Action item
Extract, from the listing that follows, each line containing the word "followed".

Records provided
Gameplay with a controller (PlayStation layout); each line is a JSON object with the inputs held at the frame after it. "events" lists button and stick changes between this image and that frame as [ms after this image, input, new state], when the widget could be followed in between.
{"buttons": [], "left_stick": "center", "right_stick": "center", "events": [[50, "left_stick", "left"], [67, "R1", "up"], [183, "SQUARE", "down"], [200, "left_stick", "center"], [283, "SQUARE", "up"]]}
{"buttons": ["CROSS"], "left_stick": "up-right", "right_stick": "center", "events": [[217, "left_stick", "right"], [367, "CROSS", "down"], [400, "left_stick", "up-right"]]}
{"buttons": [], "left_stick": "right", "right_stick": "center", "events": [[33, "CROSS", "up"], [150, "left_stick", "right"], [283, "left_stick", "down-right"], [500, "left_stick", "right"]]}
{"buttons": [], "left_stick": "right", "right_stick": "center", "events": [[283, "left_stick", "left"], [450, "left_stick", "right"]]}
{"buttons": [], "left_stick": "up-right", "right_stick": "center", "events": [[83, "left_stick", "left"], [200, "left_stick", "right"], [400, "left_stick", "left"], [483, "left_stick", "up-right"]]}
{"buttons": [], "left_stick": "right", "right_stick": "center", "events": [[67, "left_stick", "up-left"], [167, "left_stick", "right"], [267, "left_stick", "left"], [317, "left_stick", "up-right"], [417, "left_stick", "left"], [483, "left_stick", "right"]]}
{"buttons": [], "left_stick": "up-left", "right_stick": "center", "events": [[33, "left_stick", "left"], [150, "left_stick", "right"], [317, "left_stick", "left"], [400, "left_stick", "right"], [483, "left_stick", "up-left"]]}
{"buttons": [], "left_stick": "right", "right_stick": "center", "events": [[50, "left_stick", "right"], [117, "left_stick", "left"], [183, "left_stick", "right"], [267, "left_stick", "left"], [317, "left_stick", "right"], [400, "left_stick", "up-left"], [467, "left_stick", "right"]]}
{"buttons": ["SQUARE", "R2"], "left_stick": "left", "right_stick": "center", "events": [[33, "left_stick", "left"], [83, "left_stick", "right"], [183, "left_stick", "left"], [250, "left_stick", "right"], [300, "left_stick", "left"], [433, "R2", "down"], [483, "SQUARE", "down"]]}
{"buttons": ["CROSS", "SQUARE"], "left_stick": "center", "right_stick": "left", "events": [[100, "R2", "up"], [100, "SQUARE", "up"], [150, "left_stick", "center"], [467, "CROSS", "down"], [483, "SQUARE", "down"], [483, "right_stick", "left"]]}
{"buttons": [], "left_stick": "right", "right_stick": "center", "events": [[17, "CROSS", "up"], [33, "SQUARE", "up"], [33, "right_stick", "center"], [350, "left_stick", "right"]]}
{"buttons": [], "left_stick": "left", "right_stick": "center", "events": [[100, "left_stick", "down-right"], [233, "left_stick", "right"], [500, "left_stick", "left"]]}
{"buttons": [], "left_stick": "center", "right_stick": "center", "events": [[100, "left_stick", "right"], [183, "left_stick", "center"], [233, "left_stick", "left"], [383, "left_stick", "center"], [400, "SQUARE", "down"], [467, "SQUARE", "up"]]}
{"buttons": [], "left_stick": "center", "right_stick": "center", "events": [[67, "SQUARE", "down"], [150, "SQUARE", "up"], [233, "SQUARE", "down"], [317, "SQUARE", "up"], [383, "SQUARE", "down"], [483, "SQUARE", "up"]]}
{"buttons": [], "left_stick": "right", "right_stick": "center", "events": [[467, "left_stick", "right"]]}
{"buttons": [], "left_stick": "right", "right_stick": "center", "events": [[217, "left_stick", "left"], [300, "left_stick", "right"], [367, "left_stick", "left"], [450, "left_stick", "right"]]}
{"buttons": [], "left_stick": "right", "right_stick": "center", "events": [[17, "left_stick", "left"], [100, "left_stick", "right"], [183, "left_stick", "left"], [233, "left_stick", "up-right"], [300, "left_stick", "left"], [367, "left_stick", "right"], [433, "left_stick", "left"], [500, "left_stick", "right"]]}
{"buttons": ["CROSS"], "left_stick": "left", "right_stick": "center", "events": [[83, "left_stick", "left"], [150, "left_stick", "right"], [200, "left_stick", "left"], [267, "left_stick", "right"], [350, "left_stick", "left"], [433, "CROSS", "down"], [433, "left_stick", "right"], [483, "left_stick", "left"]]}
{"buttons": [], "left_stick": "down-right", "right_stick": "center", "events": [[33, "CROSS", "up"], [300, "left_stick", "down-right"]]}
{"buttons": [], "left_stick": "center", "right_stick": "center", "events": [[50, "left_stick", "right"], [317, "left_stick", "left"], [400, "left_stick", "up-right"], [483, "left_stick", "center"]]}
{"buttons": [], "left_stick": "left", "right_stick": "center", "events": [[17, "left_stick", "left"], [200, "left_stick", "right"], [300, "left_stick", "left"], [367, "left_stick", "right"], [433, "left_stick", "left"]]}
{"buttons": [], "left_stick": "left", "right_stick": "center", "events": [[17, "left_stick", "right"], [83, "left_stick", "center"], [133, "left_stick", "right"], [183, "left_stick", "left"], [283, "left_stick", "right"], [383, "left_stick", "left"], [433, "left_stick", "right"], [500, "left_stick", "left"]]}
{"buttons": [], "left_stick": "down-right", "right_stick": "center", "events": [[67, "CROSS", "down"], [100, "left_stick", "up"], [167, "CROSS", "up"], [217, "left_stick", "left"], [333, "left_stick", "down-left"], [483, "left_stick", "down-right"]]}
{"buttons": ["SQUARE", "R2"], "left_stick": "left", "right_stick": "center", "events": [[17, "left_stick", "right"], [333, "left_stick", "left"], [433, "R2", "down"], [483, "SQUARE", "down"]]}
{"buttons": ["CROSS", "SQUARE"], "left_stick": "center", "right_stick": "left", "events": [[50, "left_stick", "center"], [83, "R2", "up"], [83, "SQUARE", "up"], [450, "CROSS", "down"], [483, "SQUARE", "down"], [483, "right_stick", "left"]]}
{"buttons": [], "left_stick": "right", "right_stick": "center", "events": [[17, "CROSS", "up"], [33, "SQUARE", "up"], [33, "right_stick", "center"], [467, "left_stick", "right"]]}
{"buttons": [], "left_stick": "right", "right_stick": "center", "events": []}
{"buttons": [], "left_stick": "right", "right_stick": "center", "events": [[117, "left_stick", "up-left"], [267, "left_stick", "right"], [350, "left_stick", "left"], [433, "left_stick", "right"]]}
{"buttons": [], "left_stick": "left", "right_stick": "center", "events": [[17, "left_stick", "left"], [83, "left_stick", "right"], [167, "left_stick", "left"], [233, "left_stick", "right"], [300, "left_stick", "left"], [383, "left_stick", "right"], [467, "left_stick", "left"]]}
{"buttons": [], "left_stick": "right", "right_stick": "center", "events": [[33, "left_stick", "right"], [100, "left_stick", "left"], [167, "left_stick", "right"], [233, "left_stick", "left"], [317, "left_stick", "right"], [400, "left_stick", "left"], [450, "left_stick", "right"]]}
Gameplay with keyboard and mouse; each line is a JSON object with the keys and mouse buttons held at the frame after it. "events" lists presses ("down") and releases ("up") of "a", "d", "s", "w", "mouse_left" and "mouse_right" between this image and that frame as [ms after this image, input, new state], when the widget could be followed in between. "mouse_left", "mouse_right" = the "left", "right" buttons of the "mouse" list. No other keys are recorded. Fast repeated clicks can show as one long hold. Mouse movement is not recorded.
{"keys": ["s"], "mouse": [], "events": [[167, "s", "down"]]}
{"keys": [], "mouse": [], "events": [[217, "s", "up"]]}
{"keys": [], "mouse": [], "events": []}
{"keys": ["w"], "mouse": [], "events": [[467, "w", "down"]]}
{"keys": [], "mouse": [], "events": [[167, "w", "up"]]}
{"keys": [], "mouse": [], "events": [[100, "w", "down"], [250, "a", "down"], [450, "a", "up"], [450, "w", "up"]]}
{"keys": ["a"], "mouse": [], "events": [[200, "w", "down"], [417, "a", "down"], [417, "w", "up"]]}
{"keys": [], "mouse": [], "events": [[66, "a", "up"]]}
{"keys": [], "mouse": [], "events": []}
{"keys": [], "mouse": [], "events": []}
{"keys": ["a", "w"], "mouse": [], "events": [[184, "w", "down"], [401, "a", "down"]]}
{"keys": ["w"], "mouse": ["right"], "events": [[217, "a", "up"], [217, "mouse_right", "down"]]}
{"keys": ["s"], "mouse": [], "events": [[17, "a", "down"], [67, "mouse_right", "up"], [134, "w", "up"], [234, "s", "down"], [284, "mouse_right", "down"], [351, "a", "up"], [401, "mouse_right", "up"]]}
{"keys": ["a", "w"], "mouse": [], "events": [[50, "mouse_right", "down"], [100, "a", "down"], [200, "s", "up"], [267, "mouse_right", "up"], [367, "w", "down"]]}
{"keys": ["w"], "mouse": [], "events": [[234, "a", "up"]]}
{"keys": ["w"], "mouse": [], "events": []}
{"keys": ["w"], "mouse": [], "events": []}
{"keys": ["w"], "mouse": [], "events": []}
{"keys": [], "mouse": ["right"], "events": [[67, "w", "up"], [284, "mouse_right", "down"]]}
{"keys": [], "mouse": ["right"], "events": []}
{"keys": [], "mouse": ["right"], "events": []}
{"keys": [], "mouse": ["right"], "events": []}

Reply to the exercise
Gameplay with a controller (PlayStation layout); each line is a JSON object with the inputs held at the frame after it. "events" lists button and stick changes between this image and that frame as [ms after this image, input, new state], when the widget could be followed in between.
Gameplay with keyboard and mouse; each line is a JSON object with the keys and mouse buttons held at the frame after it. "events" lists presses ("down") and releases ("up") of "a", "d", "s", "w", "mouse_left" and "mouse_right" between this image and that frame as [ms after this image, input, new state], when the widget could be followed in between. "mouse_left", "mouse_right" = the "left", "right" buttons of the "mouse" list. No other keys are recorded. Fast repeated clicks can show as one long hold. Mouse movement is not recorded.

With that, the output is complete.